Make no mistake, Hezbollah provoked this round of violence and destruction, counting on an Israeli response to create a second front to Gaza, and bolster its credentials as the only true bulwark against Israel -- and thus validate the need for it to remain armed. The provocation was so naked that initial reactions from the region, and many Lebanese, were neutral to negative. That Hezbollah underestimated the fury of the Israeli response is a fair guess.

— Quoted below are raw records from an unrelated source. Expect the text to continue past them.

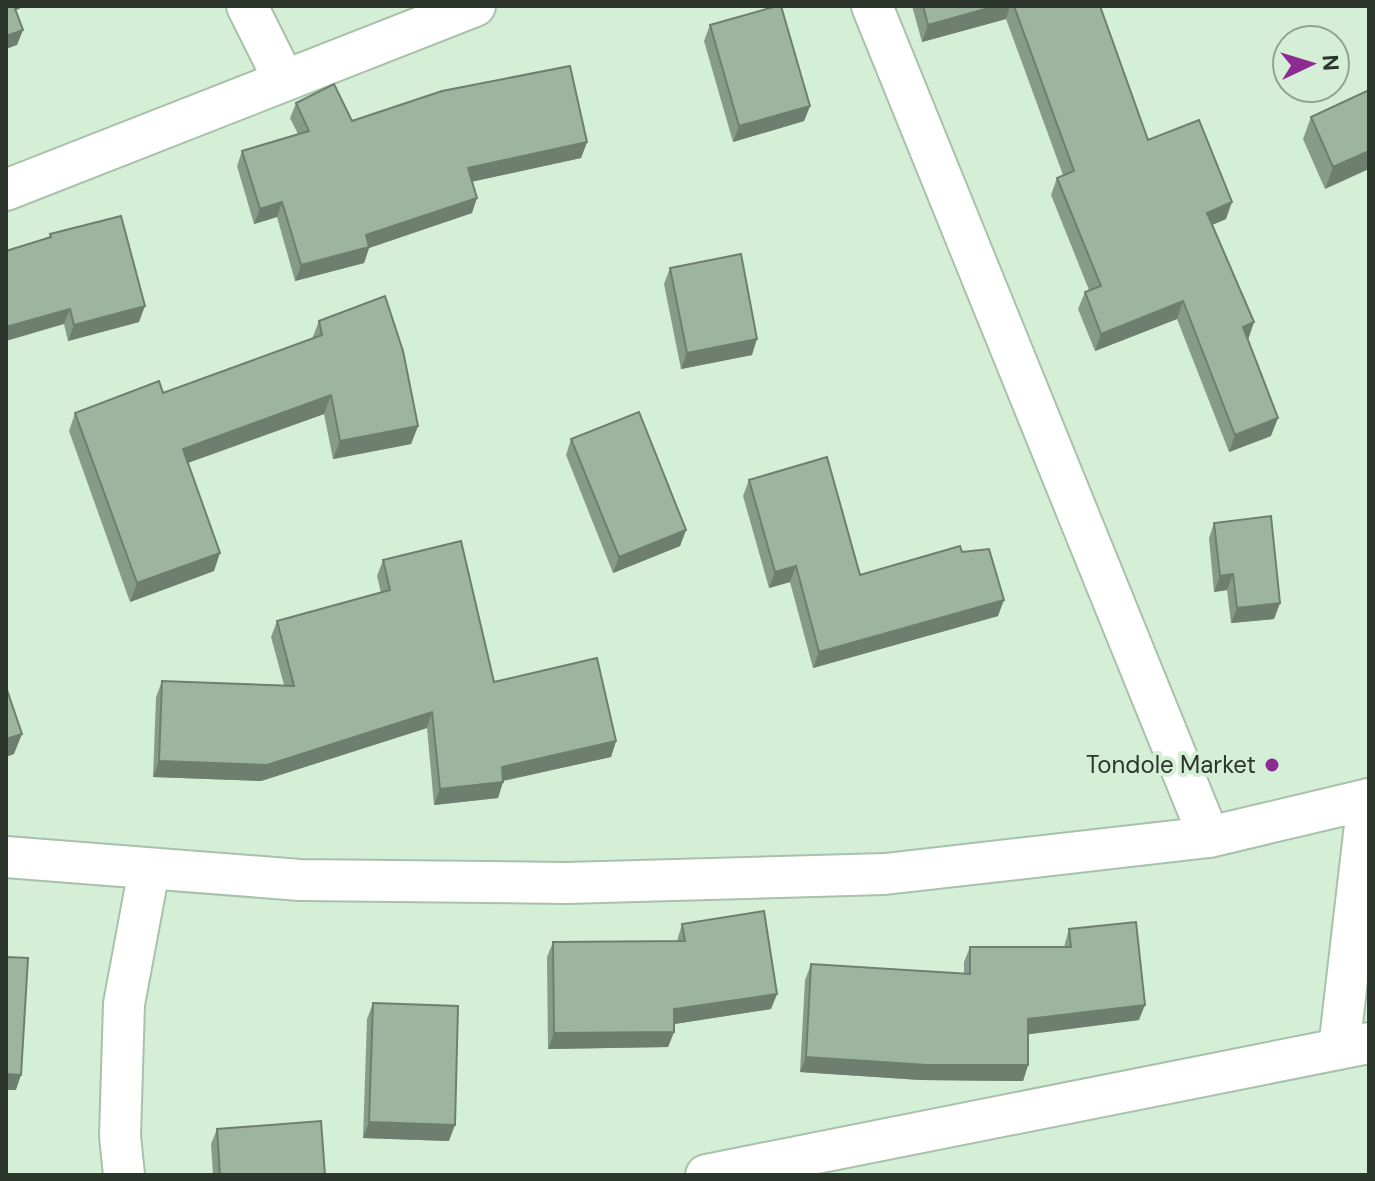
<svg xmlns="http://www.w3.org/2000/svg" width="1375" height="1181" font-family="'DM Sans',sans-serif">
	<rect width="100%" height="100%" fill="#d5eed6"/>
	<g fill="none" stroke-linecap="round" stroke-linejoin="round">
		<defs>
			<path id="minor" d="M 247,6 L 284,80
				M 872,6 L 1209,837
				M 6,190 L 475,6
				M 6,857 L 300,880 L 566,883 L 885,874 L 1209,837 L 1369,799
				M 1339,1049 L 1368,799
				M 124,1175 L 120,1136 L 124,1004 L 149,870
				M 706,1175 L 1369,1043"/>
		</defs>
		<use href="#minor" stroke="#a9c1aa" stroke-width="44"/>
		<use href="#minor" stroke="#fff" stroke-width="40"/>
	</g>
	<path fill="#879c88" d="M 912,6 L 1100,6 L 1148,140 L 1226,219 L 1212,225 L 1248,340 L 1271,436 L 1229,452 L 1177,319 L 1095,351 L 1078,309 L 1085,292 L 1089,290 L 1051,195 L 1057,178 L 1063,175 L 1006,19 L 922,42 Z
		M 710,25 L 810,106 L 804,121 L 733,142 L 704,41 Z
		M 1369,90 L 1325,189 L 1303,139 L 1311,117 Z
		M 296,103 L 352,121 L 587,142 L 581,158 L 472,181 L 472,213 L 369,248 L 364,263 L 295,281 L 277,217 L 254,224 L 237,166 L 242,151 L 298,134 L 290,118 Z
		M 50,234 L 139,322 L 68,341 L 64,324 L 49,238 Z
		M 670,268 L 752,355 L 681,369 L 664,284 Z
		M 319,321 L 418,426 L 411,444 L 333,459 L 324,414 L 188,463 L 214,571 L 130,602 L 69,431 L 75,413 L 163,393 L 312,339 Z
		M 571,439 L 686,530 L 680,546 L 613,573 L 566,455 Z
		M 749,480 L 860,575 L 962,552 L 998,616 L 813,668 L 790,582 L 769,588 L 743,496 Z
		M 1214,523 L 1280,603 L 1274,619 L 1231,623 L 1227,590 L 1214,592 L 1209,538 Z
		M 383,560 L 494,682 L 616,741 L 611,757 L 503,781 L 498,798 L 434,805 L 427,728 L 261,781 L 153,777 L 156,697 L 162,681 L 284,685 L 271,637 L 277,621 L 381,593 L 377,576 Z
		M 682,924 L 777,994 L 771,1009 L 674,1024 L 674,1032 L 668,1047 L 548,1049 L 547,957 L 553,942 L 677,941 Z
		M 1069,929 L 1139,1020 L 1028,1034 L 1028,1065 L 1023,1081 L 921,1080 L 800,1072 L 805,980 L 811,964 L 964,974 L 964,962 L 970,947 L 1064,947 Z
		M 373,1003 L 449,1141 L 363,1138 L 367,1019 Z
		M 217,1129 L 325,1175 L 213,1175 L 211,1144 Z"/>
	<path fill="#6e7f6f" d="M 9,6 L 25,6 L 6,15 Z
		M 996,6 L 1010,6 L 1006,19 L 922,42 L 928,25 Z
		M 23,30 L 17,45 L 6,49 L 6,36 Z
		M 810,106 L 804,121 L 733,142 L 739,126 Z
		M 587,142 L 581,158 L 462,184 L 468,168 Z
		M 1369,151 L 1369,169 L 1325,189 L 1333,167 Z
		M 477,198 L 472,213 L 369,248 L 364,263 L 295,281 L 301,265 L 366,235 Z
		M 282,202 L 277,217 L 254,224 L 260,209 Z
		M 1232,202 L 1226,219 L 1200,230 L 1207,213 Z
		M 1183,301 L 1177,319 L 1095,351 L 1101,334 Z
		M 145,306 L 139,322 L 68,341 L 74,325 Z
		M 70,309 L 64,324 L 6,341 L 6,327 Z
		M 1254,322 L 1248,340 L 1243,327 Z
		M 757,339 L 752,355 L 681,369 L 687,353 Z
		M 331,395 L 324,414 L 176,467 L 183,449 Z
		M 1278,418 L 1271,436 L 1229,452 L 1235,435 Z
		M 418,426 L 411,444 L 333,459 L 340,441 Z
		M 686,530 L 680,546 L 613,573 L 619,557 Z
		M 220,553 L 214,571 L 130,602 L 137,583 Z
		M 796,566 L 790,582 L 769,588 L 775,572 Z
		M 1233,574 L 1227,590 L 1214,592 L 1220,576 Z
		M 1004,600 L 998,616 L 813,668 L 819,652 Z
		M 1280,603 L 1274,619 L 1231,623 L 1237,608 Z
		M 432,712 L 427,728 L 261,781 L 153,777 L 159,761 Z
		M 22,734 L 14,754 L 6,757 L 6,739 Z
		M 616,741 L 611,757 L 496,782 L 502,767 Z
		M 503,782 L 498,798 L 434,805 L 440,789 Z
		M 777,994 L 771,1009 L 668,1025 L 674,1009 Z
		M 1145,1005 L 1139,1020 L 1023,1035 L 1028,1019 Z
		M 674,1032 L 668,1047 L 548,1049 L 554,1033 Z
		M 806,1057 L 1028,1065 L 1023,1081 L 921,1080 L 800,1072 Z
		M 6,1074 L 21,1075 L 16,1090 L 6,1090 Z
		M 369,1122 L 455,1125 L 449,1141 L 363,1138 Z"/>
	<path fill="#9db59e" stroke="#6e7f6f" stroke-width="2" d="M 6,6 L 14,6 L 23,30 L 6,36 Z
		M 777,6 L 781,6 L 810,106 L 739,126 L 710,25 Z
		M 923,6 L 996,6 L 928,25 Z
		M 1014,6 L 1100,6 L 1148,140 L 1199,120 L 1232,202 L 1207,213 L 1254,322 L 1243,327 L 1278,418 L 1235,435 L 1183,301 L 1101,334 L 1085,292 L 1101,286 L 1057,178 L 1074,171 Z
		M 570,66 L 587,142 L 468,168 L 477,198 L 366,235 L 369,247 L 301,265 L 282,202 L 260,209 L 242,151 L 309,131 L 296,103 L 334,84 L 352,121 L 442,91 Z
		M 1369,90 L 1369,151 L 1333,167 L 1311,117 Z
		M 121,216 L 145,306 L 74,325 L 70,309 L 6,327 L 6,251 L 51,237 L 50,234 Z
		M 741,254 L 757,339 L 687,353 L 670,268 Z
		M 385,296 L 403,351 L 418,426 L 340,441 L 331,395 L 183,449 L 220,553 L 137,583 L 75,413 L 159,381 L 163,393 L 322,335 L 319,321 Z
		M 639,412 L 686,530 L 619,557 L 571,439 Z
		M 827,457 L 860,575 L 960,546 L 962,552 L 989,549 L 1004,600 L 819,652 L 796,566 L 775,572 L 749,480 Z
		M 1271,516 L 1280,603 L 1237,608 L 1233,574 L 1220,576 L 1214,523 Z
		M 461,541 L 494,682 L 597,658 L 616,741 L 502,767 L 503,782 L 440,789 L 432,712 L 267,765 L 159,761 L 162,681 L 294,686 L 277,621 L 390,590 L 383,560 Z
		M 6,690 L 7,690 L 22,734 L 6,739 Z
		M 764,911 L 777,994 L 674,1009 L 674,1032 L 554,1033 L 553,942 L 685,941 L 682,924 Z
		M 1136,922 L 1145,1005 L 1028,1019 L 1028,1065 L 927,1065 L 806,1057 L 811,964 L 970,974 L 970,947 L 1071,947 L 1069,929 Z
		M 6,957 L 28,958 L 21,1075 L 6,1074 Z
		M 373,1003 L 458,1006 L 455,1125 L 369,1122 Z
		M 321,1121 L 325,1175 L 220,1175 L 217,1129 Z"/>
	<circle fill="#8e2b93" stroke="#d5eed6" stroke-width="3" cx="1272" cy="765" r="8"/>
	<g text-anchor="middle" stroke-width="8" stroke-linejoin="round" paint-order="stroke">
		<g font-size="24" fill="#2c362c" stroke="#d5eed6" text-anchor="end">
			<text x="1256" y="773">Tondole Market</text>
		</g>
	</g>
	<rect width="1375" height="1181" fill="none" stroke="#2c362c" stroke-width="16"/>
	<g transform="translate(1311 64) rotate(86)"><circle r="38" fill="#d5eed6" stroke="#91a492" stroke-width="2"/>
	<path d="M0-6L14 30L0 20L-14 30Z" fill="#8e2b93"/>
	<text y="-12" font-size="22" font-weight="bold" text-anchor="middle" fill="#2c362c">N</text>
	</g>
</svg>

Israel, for its part, walked into the Hezbollah trap, responding as predicted, albeit ramping up the assault on the Lebanese infrastructure faster and more extensively than anticipated. While Hezbollah may have underestimated the scale and scope of the Israeli response, Israel's intelligence failure on the generosity of Hezbollah's friends in both the quantity and the quality of missiles poised to hit Israel is stunning. Despite a month of artillery pounding, 10,000 bombing sorties, 20,000 ground troops, the leveling of the Lebanese infrastructure and somewhere around 1,000 Lebanese casualties, Hezbollah continued to launch upwards of 200 missiles a day. Haifa was within missile range, as was the Galilee. Hezbollah remained unbowed. The mystique of Israeli invincibility was irreparably shattered.